- [LE TEXTE]:
------------------------------------------------------------------------

J'avais acheté, il y a de cela plusieurs mois déjà..., un petit ouvrage de la collection "Repères" (Ed. La Découverte) qui avait pour titre Sociologie de l'argent. Les auteurs sont Damien de Blic et Jeanne Lazarus.
J'ai commencé à le lire, lentement, parce qu'il faut que je m'accroche pour bien comprendre, n'ayant jamais reçu de formation d'économie.
Je trouve l'ouvrage clair, bien organisé.
Il y a un véritable souci d'objectivité qui est le bienvenu dans ce genre de travaux*.
Le premier chapitre s'attarde sur la condamnation morale de l'argent. On y (re)découvre que certains topoï ne datent pas d'aujourd'hui et qu'au contraire, ils trouvent leurs racines dans la pensée aristotélicienne, les écrits évangéliques et plus largement bibliques (qui dénoncent l'insatiable cupidité) et il faut reconnaître que l'Eglise catholique a longtemps perpétuer cette "tradition"**.
Certains discours aujourd'hui reprennent même les mots utilisés en leur temps par les contempteurs de l'argent-roi : "argent Dieu", "argent comme valeur suprême"...

------------------------------------------------------------------------

- [DONNÉES DE L'EXERCICE]:

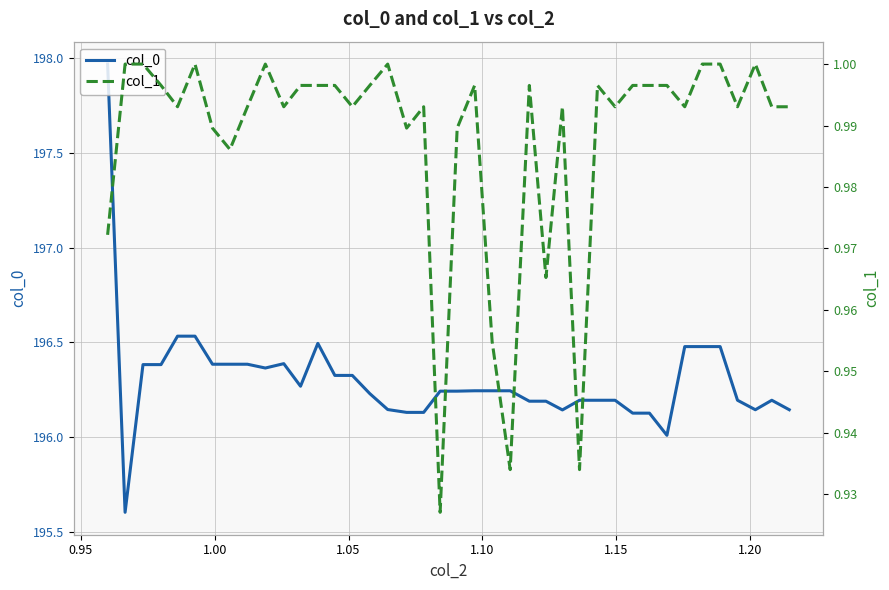

What is the difference between the maximum and minimum values in the col_1 series?

0.1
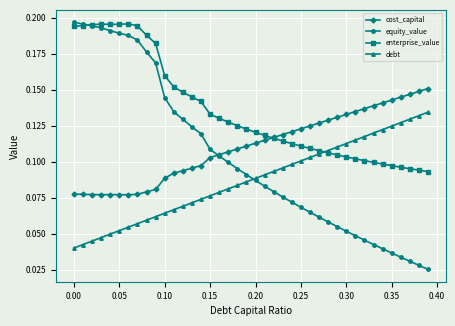

List the series in order of their overall mean, highest first.

enterprise_value, cost_capital, equity_value, debt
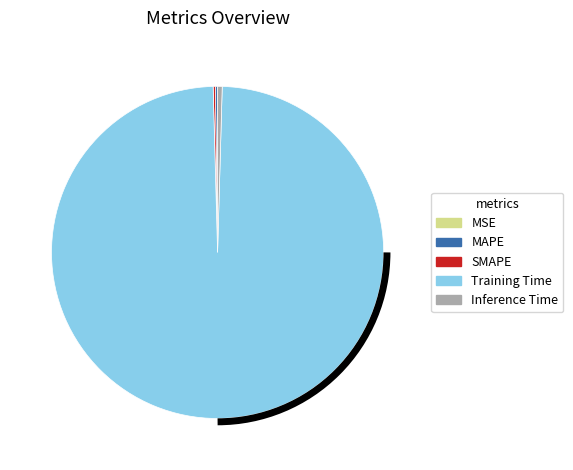

Which category accounts for the majority?

Training Time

------------------------------------------------------------------------

- [CONSIGNES]:
a – Les affirmations suivantes s'accordent-elles avec le texte sur la Sociologie de l'argent ? Pour chacune, répondez par oui ou non et citez mot pour mot les mots décisifs du texte.
(i) L'ouvrage appartient à la collection "Repères".
(ii) La personne qui écrit a reçu une formation d'économie.
(iii) Le premier chapitre porte sur la condamnation morale de l'argent.
b – Dans le texte sur la Sociologie de l'argent, reformulez plus brièvement le paragraphe qui commence par "Le premier chapitre s'attarde" en conservant ses faits principaux.
c – Reproduisez sans rien changer le passage du texte sur la Sociologie de l'argent qui commence à "J'avais acheté, il" et se termine à "et Jeanne Lazarus.".

- [RÉPONSES DE L'EXERCICE]:
a –
(i) Oui : "un petit ouvrage de la collection "Repères" (Ed. La Découverte)"
(ii) Non : "n'ayant jamais reçu de formation d'économie"
(iii) Oui : "Le premier chapitre s'attarde sur la condamnation morale de l'argent."

b – Le premier chapitre traite de la condamnation morale de l'argent. Il montre que certains lieux communs ne sont pas récents. Ils remontent à la pensée aristotélicienne ainsi qu'aux écrits évangéliques et bibliques, qui dénoncent la cupidité insatiable. L'Église catholique a longtemps prolongé cette « tradition ».

c –
J'avais acheté, il y a de cela plusieurs mois déjà..., un petit ouvrage de la collection "Repères" (Ed. La Découverte) qui avait pour titre Sociologie de l'argent. Les auteurs sont Damien de Blic et Jeanne Lazarus.